In order to catch a car trying to pass through the side of 0, the mounting position must be selected so that good visibility can be provided along the side of the car. The locations 734, 736 and 730 can each provide sufficient visibility for this application, but the space in the vicinity of the car is not imaged. Alternative locations include mounting the unit on the outer rearview mirror or on the rear window or C-pillar. However, when mounted on a mirror, the disadvantage is that the device is covered with ice, snow or dust.

In both the case of the predictive sensor and the blind spot detector, the infrared transmitter and the CCD array system provide image information primarily for recognizing objects near the vehicle 710. To complete this process, distance information as well as velocity information is also required, which is usually obtained by differentiating position data. This can be achieved by any of the methods described above as well as radar systems. Although radar systems are not suitable for use inside vehicles, they are commonly used for sensing applications outside vehicles and are a well-known example of police radar. Currently, small radar systems are available that are inexpensive and fit into limited space. Another advantage of radar in this application is that
It is easy to obtain a transmitter with the desired divergence angle, so that the device does not have to be aimed at the target. In these cases, the best embodiment of the invention is to use radar, and the sub-optimal method is to use a pulsed GaAs laser system with a CCD array. However, using two CCD arrays or acoustic systems is also a good choice. Both acoustic systems and stereo systems using two CCD arrays have the disadvantage that they are slower than GaAs devices, and also have additional acoustic systems outside the vehicle, where deposits can accumulate and be affected on the working surface. That is something that must be done.

In a preferred embodiment, transmitter 730
Is an infrared transmitter and receivers 734, 736 and 7
Reference numeral 38 denotes a CCD converter which receives reflected infrared waves from the car 720. In the implementation shown in FIG. 11, an external airbag 790 is shown, which is described in U.S. patent application Ser.
Deploy when a side impact is about to occur, as described in the issue.

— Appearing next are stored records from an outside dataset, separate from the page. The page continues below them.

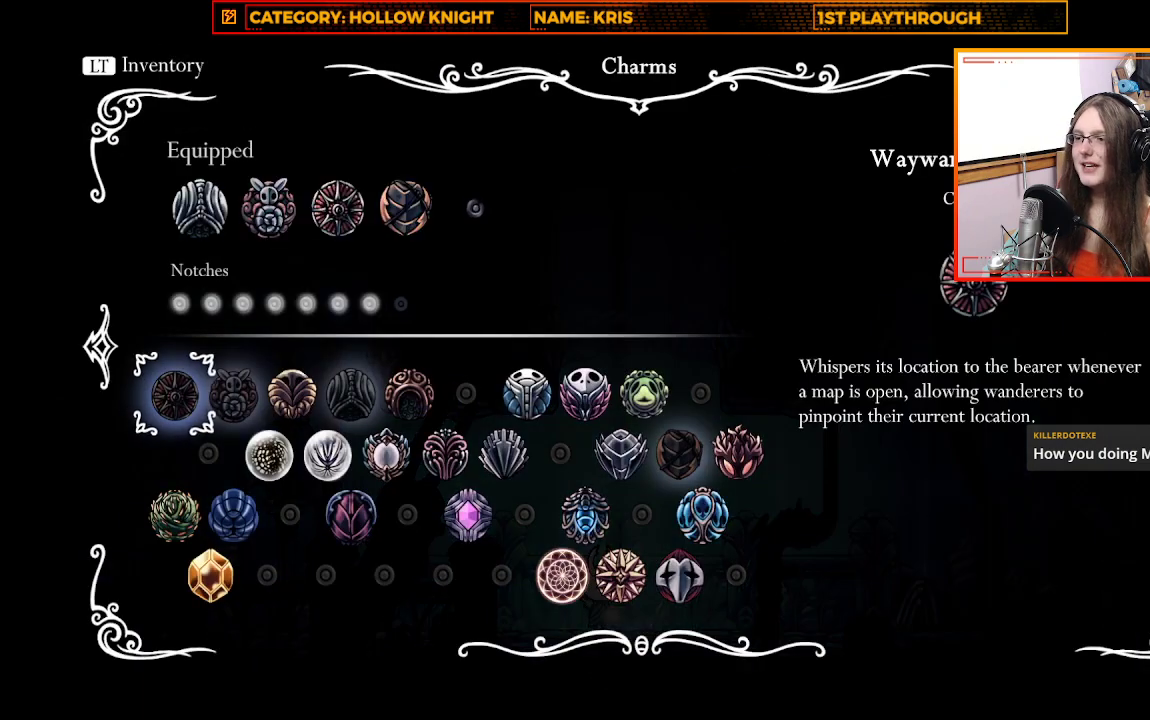
{"buttons": [], "left_stick": "center", "right_stick": "center", "events": [[333, "B", "down"], [433, "B", "up"]]}
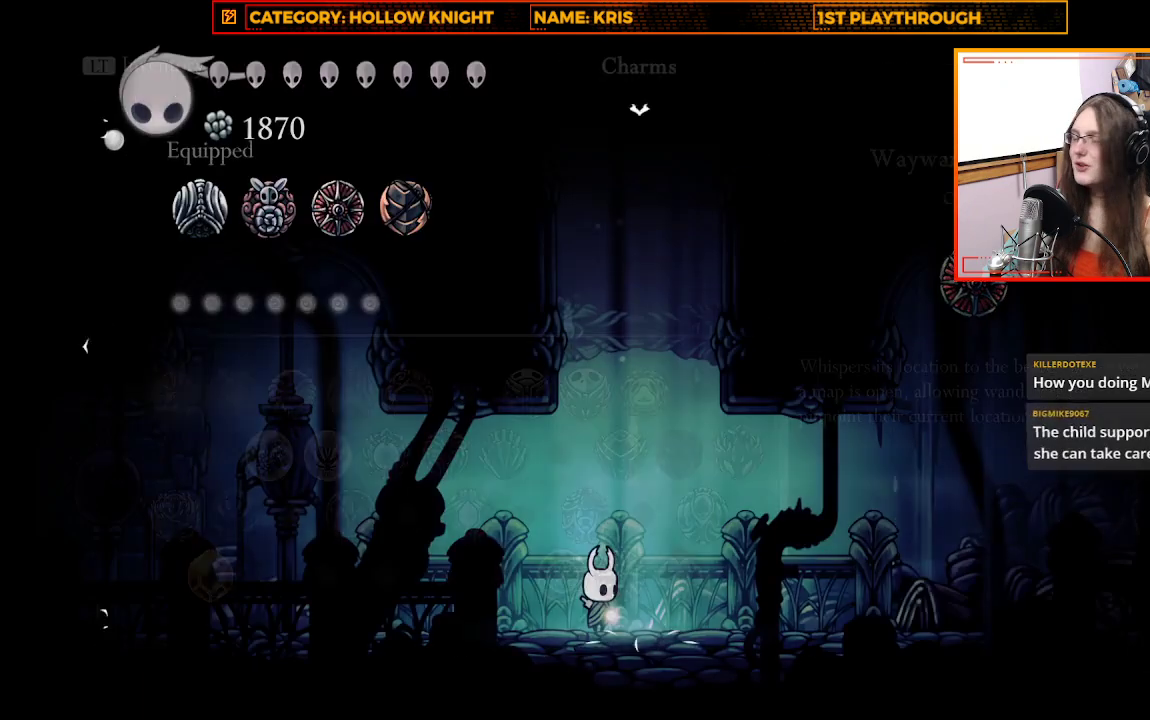
{"buttons": ["A"], "left_stick": "up", "right_stick": "center", "events": [[200, "left_stick", "up-right"], [333, "left_stick", "up"], [367, "A", "down"]]}
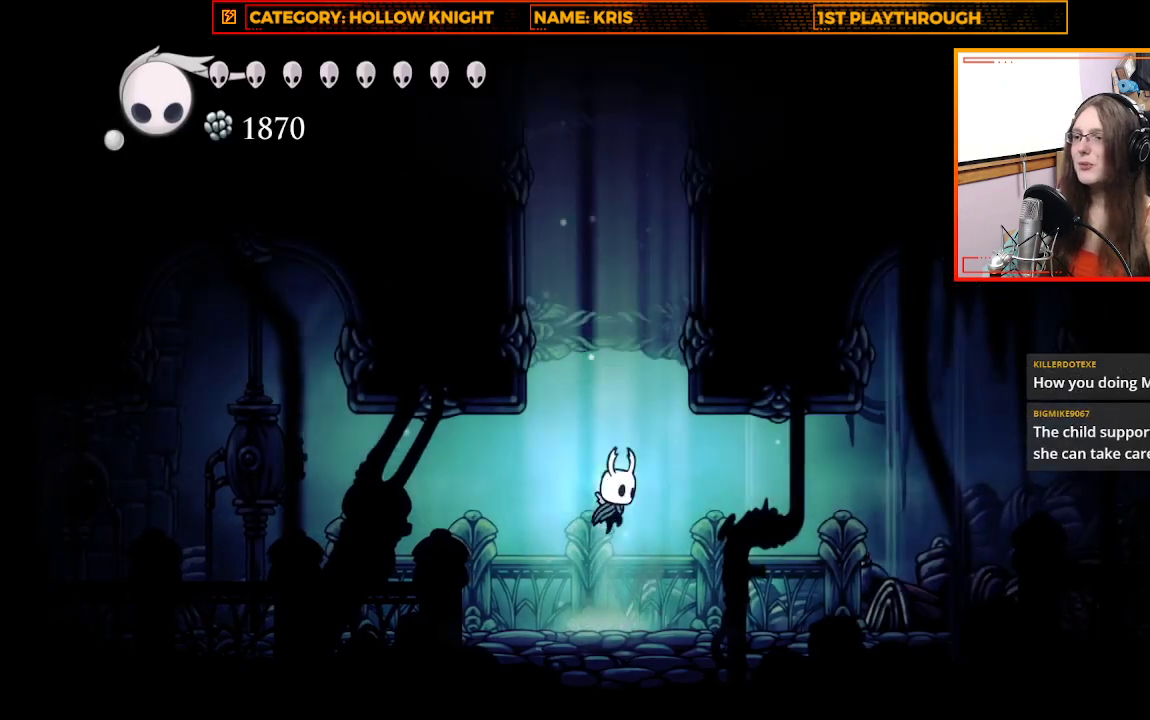
{"buttons": ["A"], "left_stick": "up-left", "right_stick": "center", "events": [[33, "left_stick", "up-left"], [233, "A", "up"], [367, "A", "down"]]}
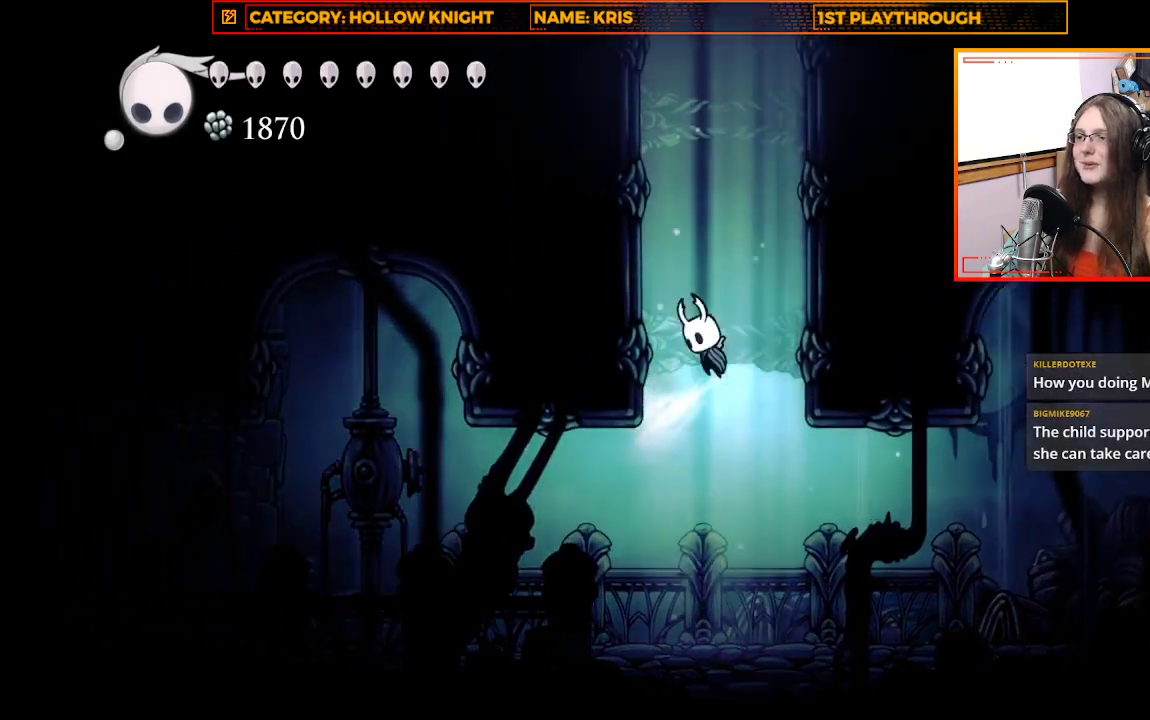
{"buttons": [], "left_stick": "up-left", "right_stick": "center", "events": [[133, "A", "up"], [300, "A", "down"], [500, "A", "up"]]}
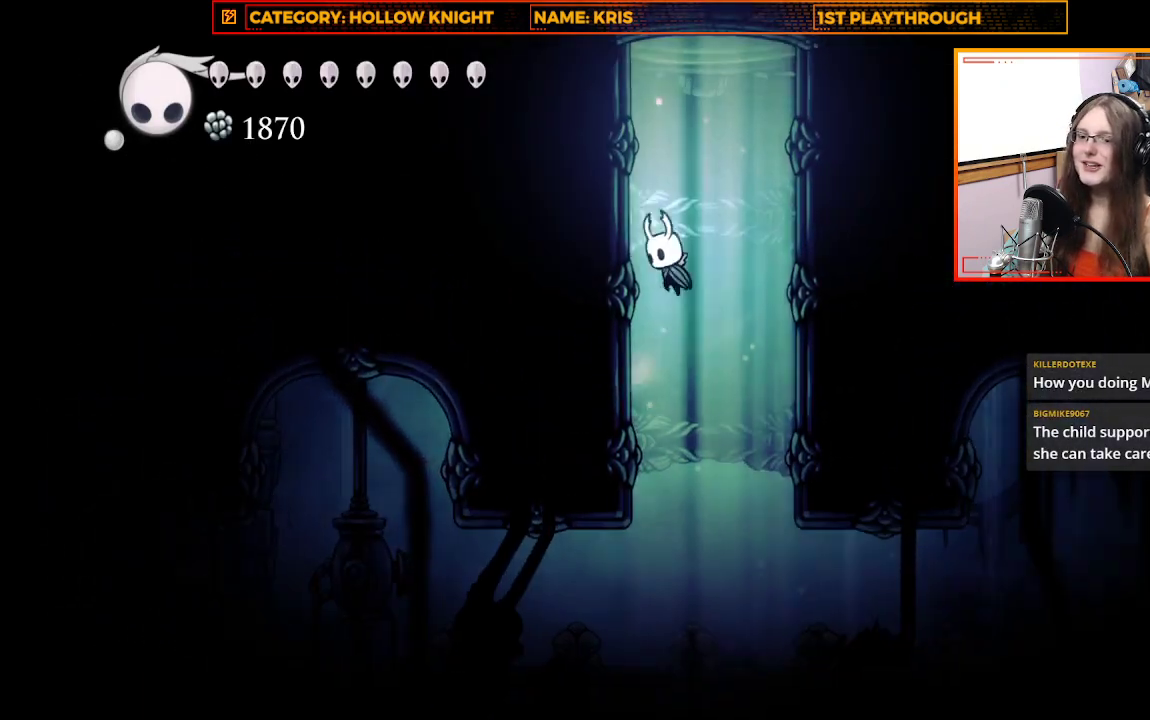
{"buttons": [], "left_stick": "up-left", "right_stick": "center", "events": [[200, "A", "down"], [400, "A", "up"]]}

FIG. 12 shows a headlight or a vehicle 81 of an oncoming vehicle.
An external monitoring system used to detect the taillight of a car in front of zero is depicted. In this embodiment,
The CCD array is sensitive to visible light, and no separate illumination source is used. Again, the key to this technique lies in the use of trained pattern recognition algorithms and, in particular, artificial neural networks. As in the other cases mentioned above and in the pending U.S. patent application cited above, the pattern recognition system is adapted to recognize the pattern of the headlights of an oncoming vehicle or the pattern of the taillights of the preceding vehicle of car 810. The headlight is dimmed when trained and any of these conditions are sensed. It is also trained to not dimming advertising billboards or other reflected light from the road. One problem is to distinguish taillights that require dimming from distant headlights that do not require dimming. Three techniques are used for this: (i) measuring the spacing of the light sources, (ii) determining the relative positions of the light sources with respect to the car, and (iii) filtering and filtering the light sources. Use a red filter to compare the brightness without passing through. In the case of the taillight, the brightness through the red filter and the brightness without the filter are almost the same, whereas in the case of the headlight, there is a significant difference. In this case, two CCD arrays are used, one with a filter, or a filter that can be removed electrically or mechanically using something like liquid crystal.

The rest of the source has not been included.